Newcastle, Australia - DSI Underground Australia and Fero Group Pty Ltd (Fero) have signed an agreement under which DSI Underground Australia will acquire 100 per cent of privately owned Fero.
Employing 300 people, DSI Underground Australia is an Australian manufacturing success story. It supplies high quality Australian-made strata reinforcement and ground support products essential to safety and efficiency in the underground mining, infrastructure and construction sectors.
“The acquisition of Fero will add galvanizing and mesh manufacturing processes into DSI Underground Australia’s manufacturing capability, allowing us to better serve customers, continue to invest in R&D, and increase exports to African and Asian mining services markets,” CEO of DSI Underground Australia, Mr Derek Hird, said.
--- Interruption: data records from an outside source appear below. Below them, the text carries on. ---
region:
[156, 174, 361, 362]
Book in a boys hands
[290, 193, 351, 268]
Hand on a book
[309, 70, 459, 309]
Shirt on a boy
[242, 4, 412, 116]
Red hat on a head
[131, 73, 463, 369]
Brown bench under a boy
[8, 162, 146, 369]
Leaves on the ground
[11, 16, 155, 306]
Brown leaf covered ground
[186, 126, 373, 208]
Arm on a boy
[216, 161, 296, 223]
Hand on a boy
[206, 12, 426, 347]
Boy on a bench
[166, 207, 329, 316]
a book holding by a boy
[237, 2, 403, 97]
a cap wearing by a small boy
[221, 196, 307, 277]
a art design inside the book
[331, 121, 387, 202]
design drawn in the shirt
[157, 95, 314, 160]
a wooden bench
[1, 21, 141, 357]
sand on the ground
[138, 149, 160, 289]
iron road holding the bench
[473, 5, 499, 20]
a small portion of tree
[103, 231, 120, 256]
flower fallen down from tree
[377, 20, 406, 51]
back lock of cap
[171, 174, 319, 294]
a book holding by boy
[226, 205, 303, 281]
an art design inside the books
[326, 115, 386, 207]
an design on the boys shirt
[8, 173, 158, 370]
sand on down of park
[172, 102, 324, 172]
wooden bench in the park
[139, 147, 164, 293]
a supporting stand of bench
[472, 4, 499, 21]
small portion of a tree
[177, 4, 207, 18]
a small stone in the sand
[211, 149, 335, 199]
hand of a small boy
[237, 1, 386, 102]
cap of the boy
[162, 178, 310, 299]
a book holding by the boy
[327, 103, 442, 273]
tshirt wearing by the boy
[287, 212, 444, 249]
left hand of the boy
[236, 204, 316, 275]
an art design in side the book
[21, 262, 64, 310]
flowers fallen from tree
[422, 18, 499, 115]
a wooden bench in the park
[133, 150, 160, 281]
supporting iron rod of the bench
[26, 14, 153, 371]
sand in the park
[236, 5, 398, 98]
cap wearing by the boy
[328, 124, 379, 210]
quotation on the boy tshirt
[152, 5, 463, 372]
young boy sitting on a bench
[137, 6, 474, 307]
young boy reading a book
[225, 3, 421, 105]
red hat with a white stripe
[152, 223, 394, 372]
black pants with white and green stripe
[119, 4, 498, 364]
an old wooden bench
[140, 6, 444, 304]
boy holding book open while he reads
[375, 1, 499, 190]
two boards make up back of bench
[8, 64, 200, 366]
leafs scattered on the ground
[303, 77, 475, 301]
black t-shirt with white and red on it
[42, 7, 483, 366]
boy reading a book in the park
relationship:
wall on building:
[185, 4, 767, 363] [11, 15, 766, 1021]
The owners of Fero, the Franco family of Perth, have agreed to invest part of the sale proceeds into DSI Underground Australia’s parent company, DSI Underground Holdings S.a.r.l. and will become a shareholder in DSI Underground’s global mining business.
Michael Reich, Group CEO of DSI Underground, said the aim was to provide customers with a broader range of products, allow for continued R&D investment, and adapt to the digitalization of products and services.
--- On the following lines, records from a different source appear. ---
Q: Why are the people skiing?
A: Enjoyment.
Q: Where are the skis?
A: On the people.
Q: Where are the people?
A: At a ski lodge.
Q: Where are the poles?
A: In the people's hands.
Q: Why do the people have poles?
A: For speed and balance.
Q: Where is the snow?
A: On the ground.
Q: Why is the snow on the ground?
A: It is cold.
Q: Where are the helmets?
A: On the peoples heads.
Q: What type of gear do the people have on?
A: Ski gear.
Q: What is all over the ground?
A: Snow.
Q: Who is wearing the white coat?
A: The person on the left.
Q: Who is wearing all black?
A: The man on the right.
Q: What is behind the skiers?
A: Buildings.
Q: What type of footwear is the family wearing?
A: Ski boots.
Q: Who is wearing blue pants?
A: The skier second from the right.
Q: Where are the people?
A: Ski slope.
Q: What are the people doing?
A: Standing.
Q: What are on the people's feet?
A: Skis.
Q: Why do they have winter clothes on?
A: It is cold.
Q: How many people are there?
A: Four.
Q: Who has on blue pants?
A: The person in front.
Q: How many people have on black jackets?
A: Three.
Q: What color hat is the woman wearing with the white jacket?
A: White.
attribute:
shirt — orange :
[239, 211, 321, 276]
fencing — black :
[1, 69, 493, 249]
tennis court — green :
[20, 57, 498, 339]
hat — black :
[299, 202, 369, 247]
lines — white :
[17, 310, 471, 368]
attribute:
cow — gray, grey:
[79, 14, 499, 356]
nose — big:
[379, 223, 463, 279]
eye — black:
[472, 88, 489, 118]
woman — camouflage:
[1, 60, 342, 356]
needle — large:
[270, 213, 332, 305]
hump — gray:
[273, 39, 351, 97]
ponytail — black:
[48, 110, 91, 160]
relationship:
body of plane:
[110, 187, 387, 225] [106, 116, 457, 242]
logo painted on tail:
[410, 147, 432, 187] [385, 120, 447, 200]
“I am very pleased that the owners of Fero, the Franco family, will become shareholders in DSI Underground and that Fero’s Managing Director, Michael Franco, will continue to support DSI Underground at an operational level and as an advisor to the global DSI Underground Board. I look forward to welcoming Michael and the entire Fero team to DSI Underground.”
Fero’s Managing Director, Michael Franco, said the Franco family was extremely proud of the entire Fero team and the leading business it had built together.
“We now look forward to working closely with the DSI Underground team to support the continued growth of the combined businesses. Personally, I look forward to becoming part of the DSI Underground global team,” Mr Franco said.
Terms of the acquisition have not been disclosed and the transaction is conditional on regulatory approval.